The terminal was serviced by the spaceport access on four levels. At ground level, the terminus of a dedicated grav-lev line that followed the expressway to a tunnel that ended beneath Union Station, level two moved auto-buses, level three carried lines of auto-cabs, level four designated for personal vehicles. Ajax hopped an automated-stairway to level three.

He made for the exit, maneuvering through a sea of travelers arriving and departing. Honda robots pushed carts of luggage through the terminal to and from the lounges where passengers waited. Ajax steered around one of the humanoid robots as he cleared the entrance.

In an orderly fashion, an auto-cab pulled into a gap in the cab stand that had just been vacated and popped its hatch, discharging a fifty-something couple wearing matching Hawaiian shirts, who brushed by him as they hurried for a departure pad.

Ajax threw his bag into the now vacant vehicle and ducked inside. It was one of the automated types guided by orbiting satellites to its destination instead of a human who might kibitz about where he was going and how lousy the Yankees were that season. Noone wanted to drive cabs anymore. Cabbies had been extinct on Earth for 100 years.

The interior of the taxi was not as resilient to damage as the exterior. The padding in the seat had been ripped out, and it seemed that every passenger the vehicle had ever transported took the time to leave a missive carved with a knifepoint or scrawled with ink on the cabin wall. He was figuring which “For a good time...” net address seemed the most legitimate when the flat, mechanical voice of the computer running the cab came through the speakers.

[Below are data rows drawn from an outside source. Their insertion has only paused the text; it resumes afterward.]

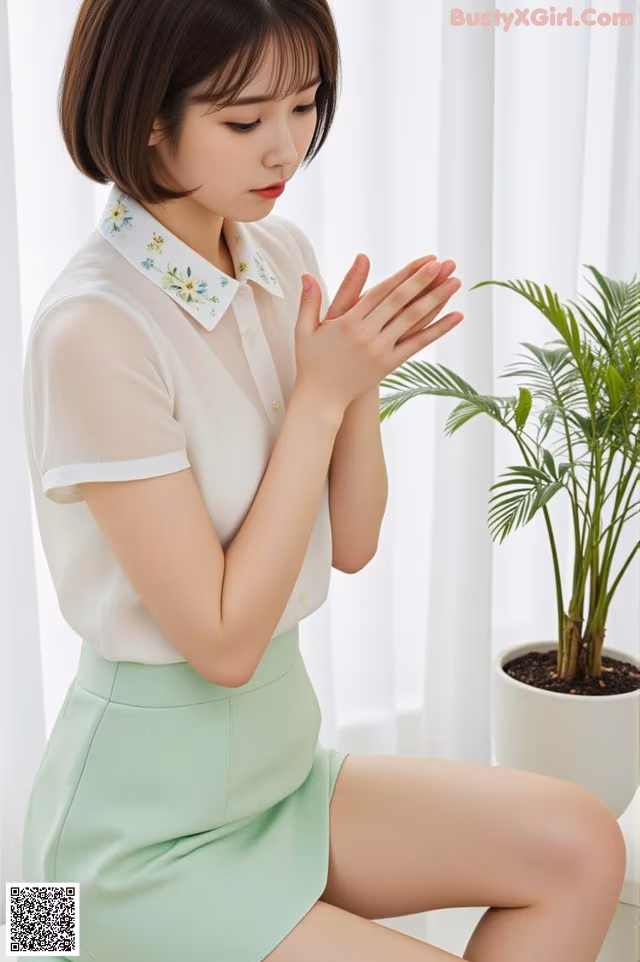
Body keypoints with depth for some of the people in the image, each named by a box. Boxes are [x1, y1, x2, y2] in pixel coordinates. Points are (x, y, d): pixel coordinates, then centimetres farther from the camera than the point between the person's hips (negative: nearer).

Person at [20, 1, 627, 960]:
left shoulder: (282, 256, -1)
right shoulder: (93, 332, -23)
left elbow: (349, 546, 5)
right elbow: (222, 640, -20)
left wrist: (363, 377, -13)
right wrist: (322, 394, -19)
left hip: (281, 759, 7)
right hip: (147, 822, -6)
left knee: (579, 848, -4)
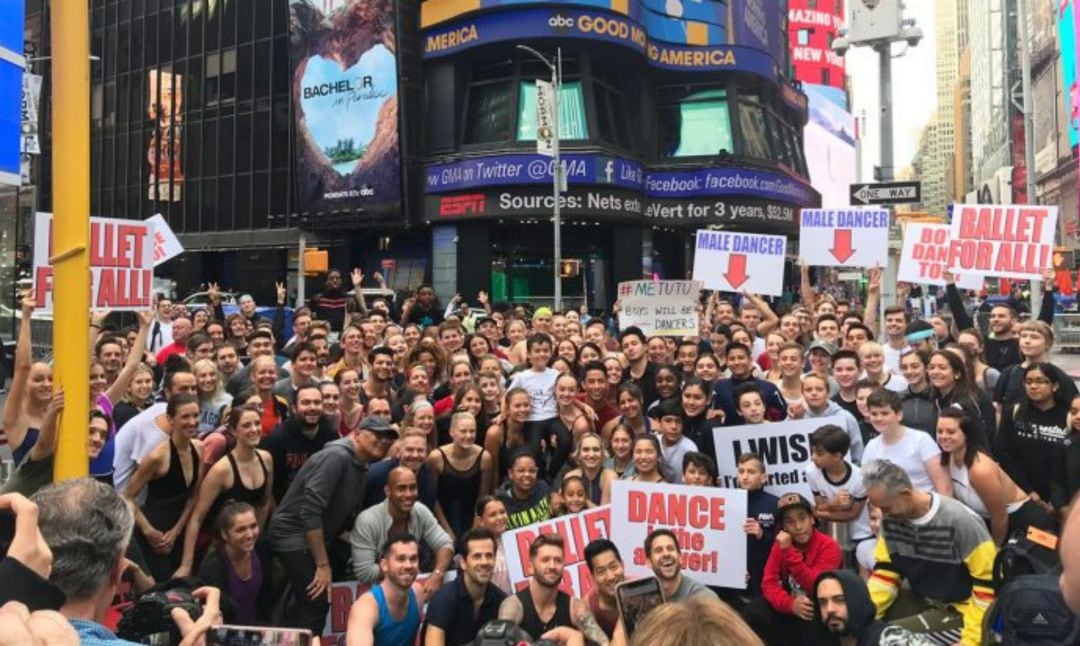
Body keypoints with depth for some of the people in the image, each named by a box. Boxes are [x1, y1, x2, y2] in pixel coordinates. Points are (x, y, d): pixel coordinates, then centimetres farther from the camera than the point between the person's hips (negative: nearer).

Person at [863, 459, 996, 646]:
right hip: (922, 602, 6)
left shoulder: (960, 521, -24)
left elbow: (988, 584, -17)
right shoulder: (891, 518, -7)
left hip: (959, 611, -6)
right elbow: (885, 571, 1)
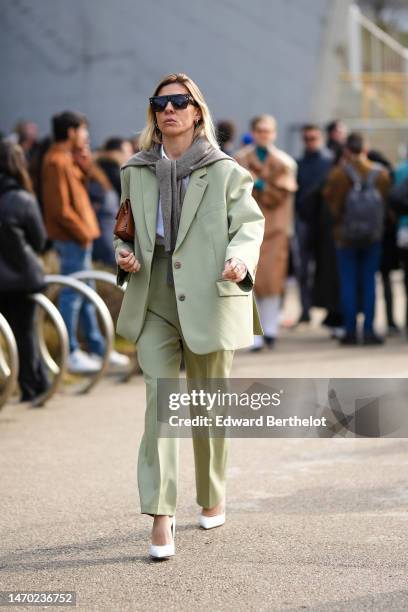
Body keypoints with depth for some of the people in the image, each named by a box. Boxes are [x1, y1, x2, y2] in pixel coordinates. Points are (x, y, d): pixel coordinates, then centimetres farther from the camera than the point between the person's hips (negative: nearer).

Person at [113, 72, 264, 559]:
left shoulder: (224, 171, 1)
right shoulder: (135, 172, 10)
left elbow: (250, 223, -4)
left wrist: (241, 257, -25)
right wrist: (123, 253, -2)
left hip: (209, 301, -1)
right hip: (153, 303, 1)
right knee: (158, 400, -11)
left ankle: (212, 497, 30)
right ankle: (160, 514, -13)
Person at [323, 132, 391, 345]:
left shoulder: (338, 174, -12)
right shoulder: (381, 174, -4)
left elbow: (331, 201, -5)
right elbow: (388, 203, 2)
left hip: (345, 236, -2)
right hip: (373, 237, 2)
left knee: (348, 283, 4)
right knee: (369, 282, 6)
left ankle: (350, 331, 3)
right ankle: (369, 330, 2)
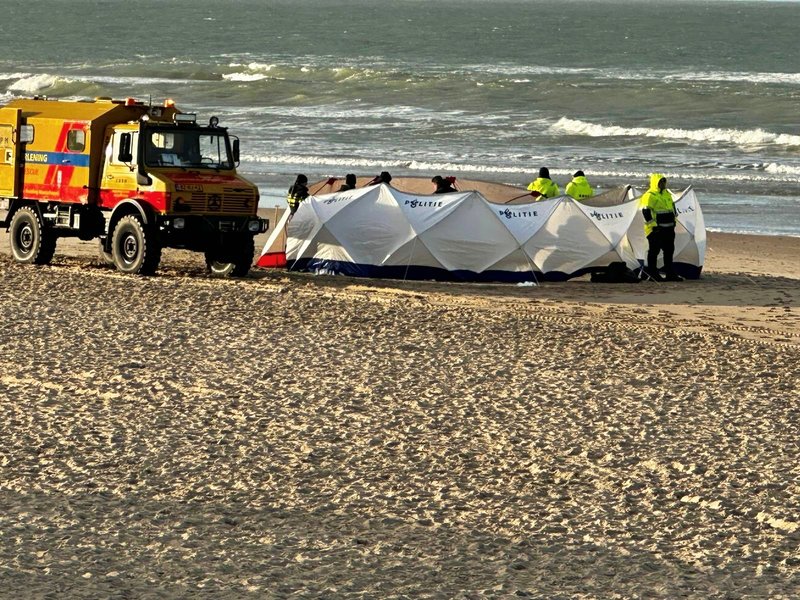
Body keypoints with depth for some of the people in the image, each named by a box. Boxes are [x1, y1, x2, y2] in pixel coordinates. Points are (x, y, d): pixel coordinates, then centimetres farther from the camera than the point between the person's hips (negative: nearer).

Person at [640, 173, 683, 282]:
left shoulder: (667, 194, 16)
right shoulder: (649, 196, -11)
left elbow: (672, 208, 28)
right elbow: (646, 213, -15)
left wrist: (673, 221, 21)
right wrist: (653, 225, -17)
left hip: (668, 228, 8)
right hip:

“Input destination now.” The onboard computer hummed in a monotone, electronic vibratto. The audio generation software in the auto-cab had likely already been obsolete when installed.

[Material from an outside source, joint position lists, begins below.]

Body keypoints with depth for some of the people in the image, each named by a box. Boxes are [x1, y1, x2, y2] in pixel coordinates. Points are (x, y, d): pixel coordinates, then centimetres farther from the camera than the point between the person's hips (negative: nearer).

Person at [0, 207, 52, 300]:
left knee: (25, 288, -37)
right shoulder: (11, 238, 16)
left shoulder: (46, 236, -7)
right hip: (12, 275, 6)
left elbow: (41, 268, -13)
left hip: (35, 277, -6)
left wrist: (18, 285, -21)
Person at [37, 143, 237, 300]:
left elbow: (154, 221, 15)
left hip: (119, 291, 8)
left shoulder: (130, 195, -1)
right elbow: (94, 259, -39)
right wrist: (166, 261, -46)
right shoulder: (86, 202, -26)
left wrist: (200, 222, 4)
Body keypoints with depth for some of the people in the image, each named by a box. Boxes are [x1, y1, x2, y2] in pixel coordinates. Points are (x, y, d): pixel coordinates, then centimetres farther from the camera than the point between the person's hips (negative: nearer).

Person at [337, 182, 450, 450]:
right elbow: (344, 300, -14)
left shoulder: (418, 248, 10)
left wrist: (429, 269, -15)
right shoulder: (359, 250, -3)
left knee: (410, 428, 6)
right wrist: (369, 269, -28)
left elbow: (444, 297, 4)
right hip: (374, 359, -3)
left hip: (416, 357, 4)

“The corner of Hunt and Holland. Scenic route… take the Queensboro Bridge and go by Yankee Stadium.”

The GPS display mounted beneath the scarred plexi-glass shield warmed and a map of the city appeared. The path the cab would follow appeared in red. Ajax could barely see through the scratches on the surface but it looked more or less like the route he wanted.

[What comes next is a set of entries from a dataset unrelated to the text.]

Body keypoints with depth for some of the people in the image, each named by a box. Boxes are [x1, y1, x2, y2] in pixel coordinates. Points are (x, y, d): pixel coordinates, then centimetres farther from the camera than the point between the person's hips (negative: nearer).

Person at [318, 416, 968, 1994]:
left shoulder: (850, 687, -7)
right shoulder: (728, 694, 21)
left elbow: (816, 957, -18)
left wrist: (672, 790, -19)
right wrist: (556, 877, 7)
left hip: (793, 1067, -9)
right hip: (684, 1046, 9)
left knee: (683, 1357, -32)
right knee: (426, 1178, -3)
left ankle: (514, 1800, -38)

“Insert IdentiCredit card into reader to accept fare. Insert IdentiCredit card into reader to accept fare.”

He slid his card into the box and waited as it read his account information. Once it had transferred the correct sum, the card popped out, the passenger door closed, and the cab started to move. It merged into heavy spaceport traffic as the access filtered into the westbound Van Wyck Expressway and headed into the city. The computer-directed traffic was lighter on Queens Boulevard, where the cab got off the Van Wyck and went north. It was a straight shot across the old Queensboro Bridge.

NYPD checkpoints sealed off what he considered his old neighborhood. In places, natural light was blocked off by spans of the M3 elevated motorway, built between high-rises and supported by the tops of smaller structures. The automobile traffic at the top cruised along in computer regulated intervals two-hundred feet above the surface roads.

At ground level, it looked rough. There were more burned out wrecks along the side of the road than driving down it. Enforcers, police robots assembled by Mitsubishi, were used in the dark-zones beneath the motorways, slums where it was too dangerous for their human counterparts to go.

The corner of Hunt and Holland could not easily be identified, but after nearly an hour on the road, the cab stopped and the door unbolted. Drizzle still fell from the cracks in the motorways above but the air smelled washed and clean. From there it was an easy walk.